= Your instructions =
Locate every line in the material below that has the word "fazer". Copy each of those lines.

= Exercise data =
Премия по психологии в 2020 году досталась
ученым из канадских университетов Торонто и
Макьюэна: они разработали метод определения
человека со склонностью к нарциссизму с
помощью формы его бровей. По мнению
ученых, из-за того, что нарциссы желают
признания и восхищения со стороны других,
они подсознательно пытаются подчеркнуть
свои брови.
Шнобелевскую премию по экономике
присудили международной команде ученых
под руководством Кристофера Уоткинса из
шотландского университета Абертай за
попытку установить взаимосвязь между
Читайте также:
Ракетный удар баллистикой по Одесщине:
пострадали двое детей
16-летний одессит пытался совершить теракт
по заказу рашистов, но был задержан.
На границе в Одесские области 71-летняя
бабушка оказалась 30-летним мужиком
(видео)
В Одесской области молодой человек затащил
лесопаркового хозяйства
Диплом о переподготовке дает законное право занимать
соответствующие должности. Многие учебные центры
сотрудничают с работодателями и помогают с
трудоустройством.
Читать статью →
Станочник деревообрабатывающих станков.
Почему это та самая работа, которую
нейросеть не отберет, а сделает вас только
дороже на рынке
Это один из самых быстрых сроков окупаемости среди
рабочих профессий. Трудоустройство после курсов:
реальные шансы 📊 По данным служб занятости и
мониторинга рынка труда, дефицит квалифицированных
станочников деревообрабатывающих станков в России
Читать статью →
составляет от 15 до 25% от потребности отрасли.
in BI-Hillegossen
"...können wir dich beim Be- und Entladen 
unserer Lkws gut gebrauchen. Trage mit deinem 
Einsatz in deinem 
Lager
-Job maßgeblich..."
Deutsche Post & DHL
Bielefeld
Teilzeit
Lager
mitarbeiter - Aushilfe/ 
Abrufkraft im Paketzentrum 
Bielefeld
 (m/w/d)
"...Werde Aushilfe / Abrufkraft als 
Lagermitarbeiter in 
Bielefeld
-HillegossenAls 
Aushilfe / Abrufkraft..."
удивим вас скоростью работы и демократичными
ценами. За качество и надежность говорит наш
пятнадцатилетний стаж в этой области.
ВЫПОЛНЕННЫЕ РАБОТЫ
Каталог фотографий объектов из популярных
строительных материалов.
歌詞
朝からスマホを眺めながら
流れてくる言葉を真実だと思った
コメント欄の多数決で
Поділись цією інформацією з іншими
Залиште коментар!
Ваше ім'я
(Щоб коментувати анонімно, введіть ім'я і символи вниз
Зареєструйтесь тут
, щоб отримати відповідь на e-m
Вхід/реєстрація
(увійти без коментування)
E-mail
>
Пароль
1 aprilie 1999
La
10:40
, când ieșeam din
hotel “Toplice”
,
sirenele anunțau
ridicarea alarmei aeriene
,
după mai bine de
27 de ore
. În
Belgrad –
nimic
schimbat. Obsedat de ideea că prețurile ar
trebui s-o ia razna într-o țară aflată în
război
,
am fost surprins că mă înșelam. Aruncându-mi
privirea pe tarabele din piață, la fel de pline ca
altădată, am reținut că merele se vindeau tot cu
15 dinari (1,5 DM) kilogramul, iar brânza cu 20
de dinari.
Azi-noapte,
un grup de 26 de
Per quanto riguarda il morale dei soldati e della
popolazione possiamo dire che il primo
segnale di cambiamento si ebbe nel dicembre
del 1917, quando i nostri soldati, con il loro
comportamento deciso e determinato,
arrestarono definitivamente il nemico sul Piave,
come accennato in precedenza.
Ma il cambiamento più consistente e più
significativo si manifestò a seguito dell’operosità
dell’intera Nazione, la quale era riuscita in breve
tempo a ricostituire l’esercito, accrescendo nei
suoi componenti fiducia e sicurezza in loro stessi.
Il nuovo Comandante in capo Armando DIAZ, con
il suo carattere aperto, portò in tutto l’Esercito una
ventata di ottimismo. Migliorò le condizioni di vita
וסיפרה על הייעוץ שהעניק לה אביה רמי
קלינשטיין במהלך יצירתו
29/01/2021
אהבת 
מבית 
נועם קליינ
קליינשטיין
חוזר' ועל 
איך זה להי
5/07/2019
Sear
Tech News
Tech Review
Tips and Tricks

==

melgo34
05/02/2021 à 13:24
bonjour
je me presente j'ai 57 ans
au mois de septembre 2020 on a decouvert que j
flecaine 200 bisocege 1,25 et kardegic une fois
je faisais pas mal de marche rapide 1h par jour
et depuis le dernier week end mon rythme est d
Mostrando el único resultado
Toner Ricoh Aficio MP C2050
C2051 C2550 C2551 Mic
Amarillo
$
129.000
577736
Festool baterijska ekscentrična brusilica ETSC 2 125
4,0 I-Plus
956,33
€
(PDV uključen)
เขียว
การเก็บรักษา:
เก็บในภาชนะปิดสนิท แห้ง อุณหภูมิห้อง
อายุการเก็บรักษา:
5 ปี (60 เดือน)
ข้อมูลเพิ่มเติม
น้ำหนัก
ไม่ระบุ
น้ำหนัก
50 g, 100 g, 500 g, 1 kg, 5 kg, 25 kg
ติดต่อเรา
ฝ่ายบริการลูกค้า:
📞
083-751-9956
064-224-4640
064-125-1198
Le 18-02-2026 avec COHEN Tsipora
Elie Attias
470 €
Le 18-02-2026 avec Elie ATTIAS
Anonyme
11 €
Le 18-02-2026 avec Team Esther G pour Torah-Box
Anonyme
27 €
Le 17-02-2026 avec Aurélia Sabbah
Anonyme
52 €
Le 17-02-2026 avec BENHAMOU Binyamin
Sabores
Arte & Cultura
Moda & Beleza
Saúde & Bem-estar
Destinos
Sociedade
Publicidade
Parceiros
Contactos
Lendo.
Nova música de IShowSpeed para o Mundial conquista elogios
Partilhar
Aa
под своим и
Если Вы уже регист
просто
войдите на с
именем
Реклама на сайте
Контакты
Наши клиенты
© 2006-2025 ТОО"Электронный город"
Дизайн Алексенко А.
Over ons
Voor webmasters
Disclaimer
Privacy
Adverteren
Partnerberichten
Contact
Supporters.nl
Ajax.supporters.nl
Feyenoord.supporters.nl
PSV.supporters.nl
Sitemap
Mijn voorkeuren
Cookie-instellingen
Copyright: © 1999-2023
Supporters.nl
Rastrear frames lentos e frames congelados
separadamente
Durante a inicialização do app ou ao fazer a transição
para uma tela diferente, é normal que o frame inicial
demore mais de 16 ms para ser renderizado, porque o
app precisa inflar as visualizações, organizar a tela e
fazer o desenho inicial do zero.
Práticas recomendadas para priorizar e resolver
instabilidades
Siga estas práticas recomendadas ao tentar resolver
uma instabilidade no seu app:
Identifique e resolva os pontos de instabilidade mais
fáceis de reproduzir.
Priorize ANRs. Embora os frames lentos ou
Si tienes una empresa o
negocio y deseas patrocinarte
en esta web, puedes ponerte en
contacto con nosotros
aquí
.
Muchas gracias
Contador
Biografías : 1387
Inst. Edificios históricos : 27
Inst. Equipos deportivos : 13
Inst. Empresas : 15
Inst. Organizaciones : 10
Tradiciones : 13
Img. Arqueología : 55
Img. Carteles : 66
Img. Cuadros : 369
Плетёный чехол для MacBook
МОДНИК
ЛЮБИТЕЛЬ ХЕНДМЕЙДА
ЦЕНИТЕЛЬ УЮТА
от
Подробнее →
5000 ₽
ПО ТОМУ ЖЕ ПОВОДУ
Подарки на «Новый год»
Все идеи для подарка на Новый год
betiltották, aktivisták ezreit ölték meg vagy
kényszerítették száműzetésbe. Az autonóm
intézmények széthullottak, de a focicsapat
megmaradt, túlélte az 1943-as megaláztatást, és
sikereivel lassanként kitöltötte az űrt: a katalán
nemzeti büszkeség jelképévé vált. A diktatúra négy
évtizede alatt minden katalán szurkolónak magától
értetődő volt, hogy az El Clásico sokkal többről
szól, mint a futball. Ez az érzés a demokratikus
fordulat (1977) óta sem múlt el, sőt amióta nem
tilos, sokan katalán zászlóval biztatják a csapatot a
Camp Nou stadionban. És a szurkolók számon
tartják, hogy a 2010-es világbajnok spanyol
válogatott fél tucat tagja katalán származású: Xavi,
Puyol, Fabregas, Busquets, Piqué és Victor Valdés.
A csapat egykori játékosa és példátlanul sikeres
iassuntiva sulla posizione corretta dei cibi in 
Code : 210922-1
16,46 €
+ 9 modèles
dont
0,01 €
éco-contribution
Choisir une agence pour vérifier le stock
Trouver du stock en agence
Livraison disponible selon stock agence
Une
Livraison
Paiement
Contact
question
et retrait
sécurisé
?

= Solution to this task =
Durante a inicialização do app ou ao fazer a transição
fazer o desenho inicial do zero.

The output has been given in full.